WHAT YOU SHOULD DO ▸ Please gather every line in the items below that contains the word "SWITZERLAND" and copy each one. Case counts.

RECORDS PROVIDED ▸

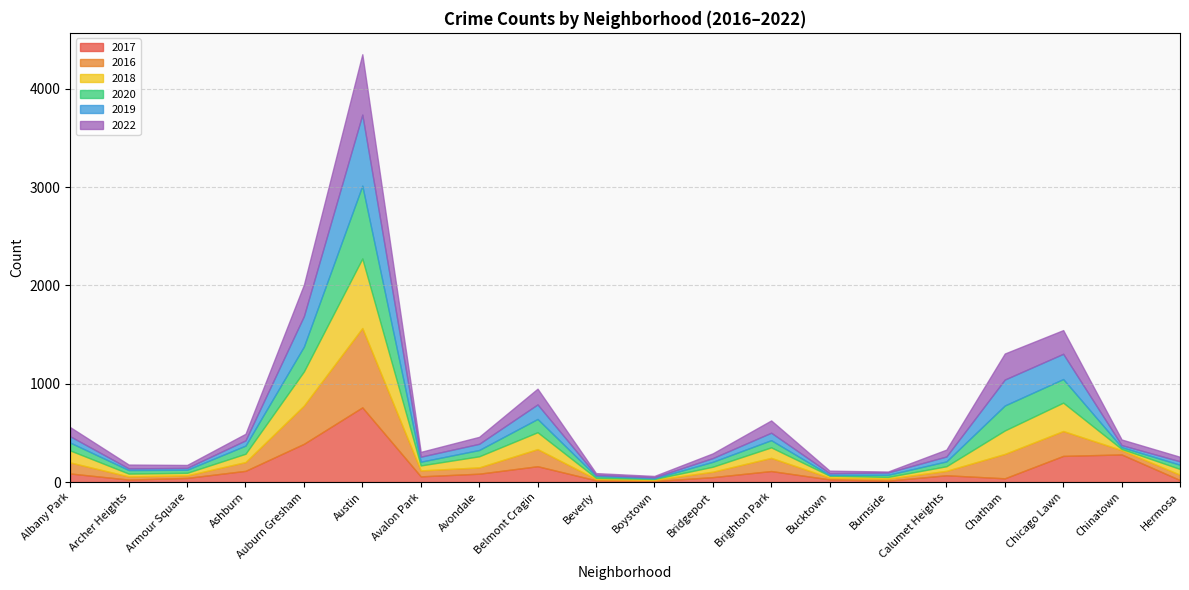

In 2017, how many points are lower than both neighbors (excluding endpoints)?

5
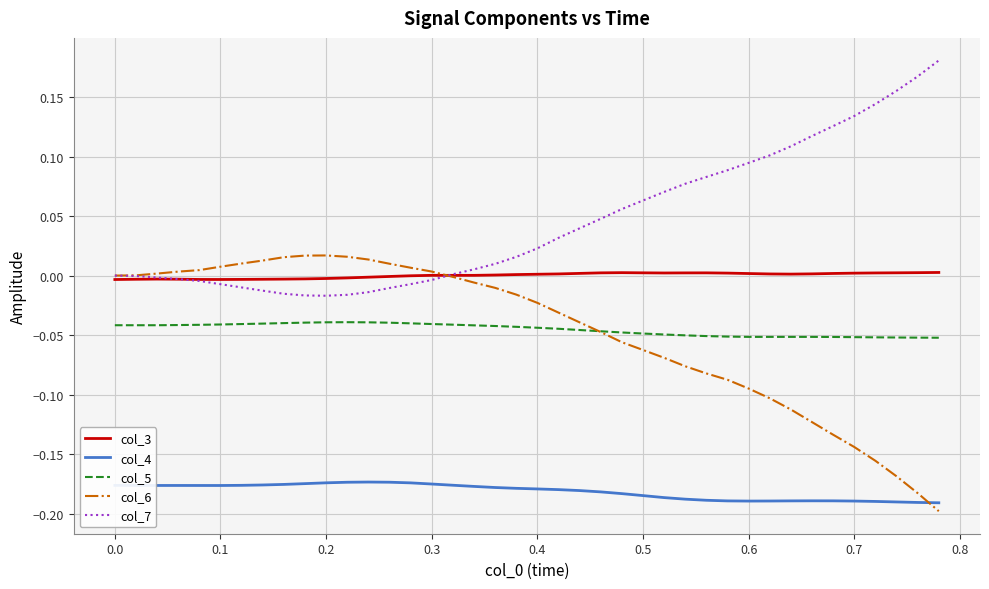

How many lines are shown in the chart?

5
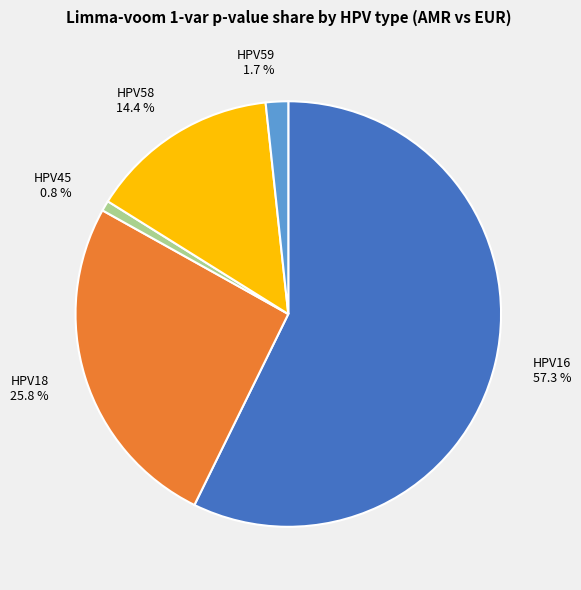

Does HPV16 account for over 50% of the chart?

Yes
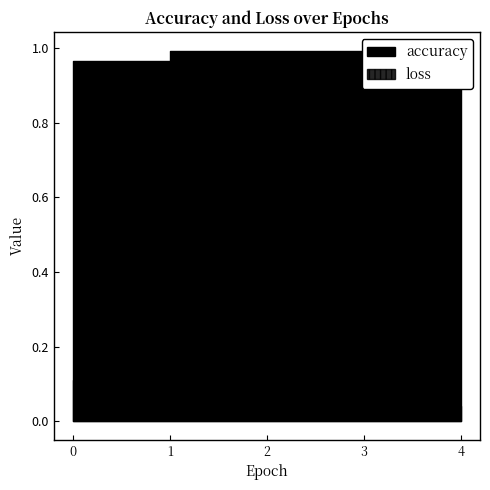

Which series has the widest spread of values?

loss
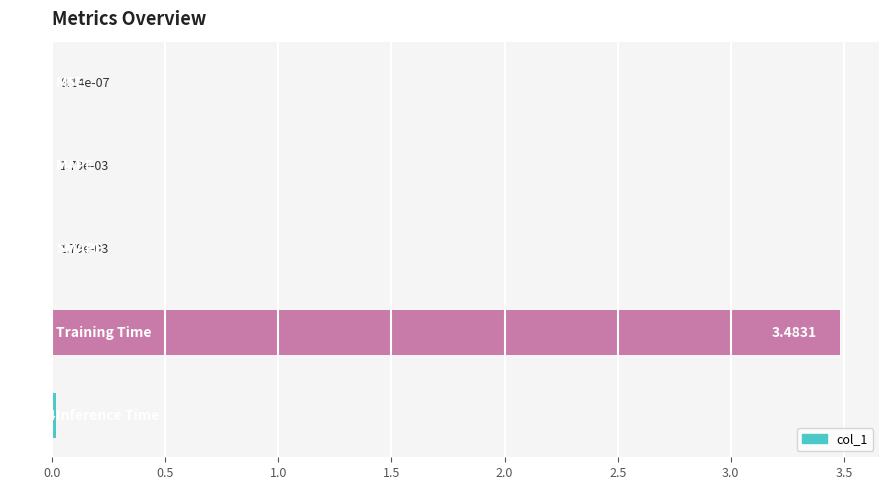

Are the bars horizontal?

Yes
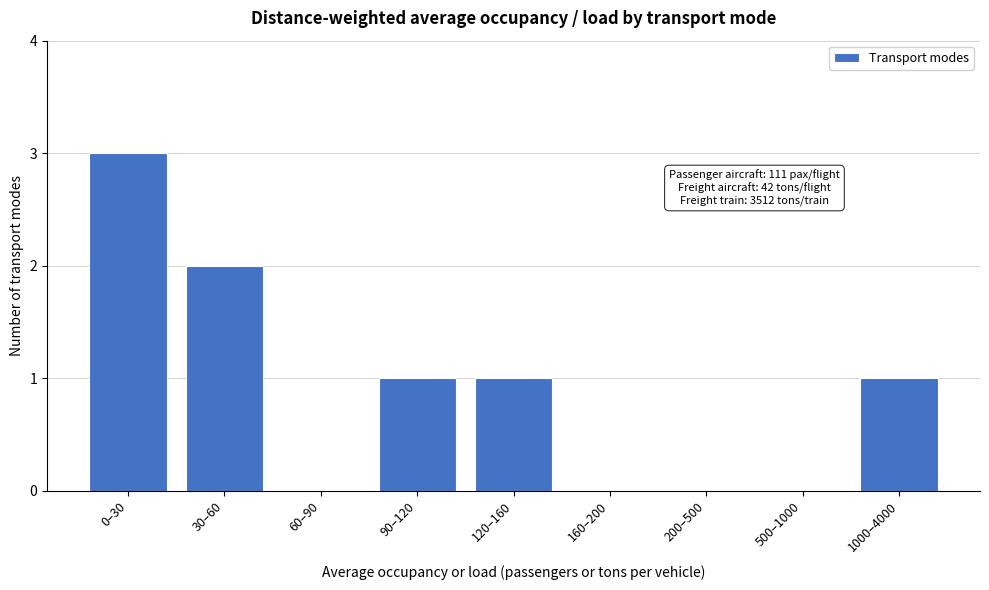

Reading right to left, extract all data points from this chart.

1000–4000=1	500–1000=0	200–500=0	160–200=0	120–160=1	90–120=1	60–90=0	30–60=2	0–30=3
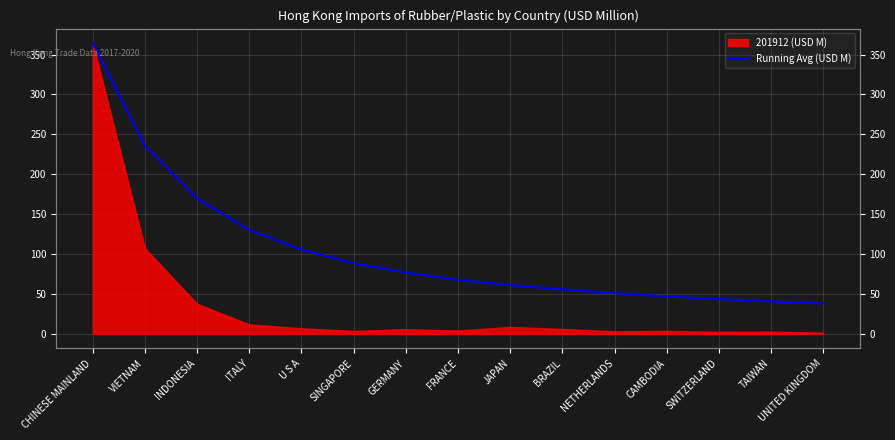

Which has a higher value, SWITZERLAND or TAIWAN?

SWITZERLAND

ANSWER TO THIS TASK ▸
Which has a higher value, SWITZERLAND or TAIWAN?
SWITZERLAND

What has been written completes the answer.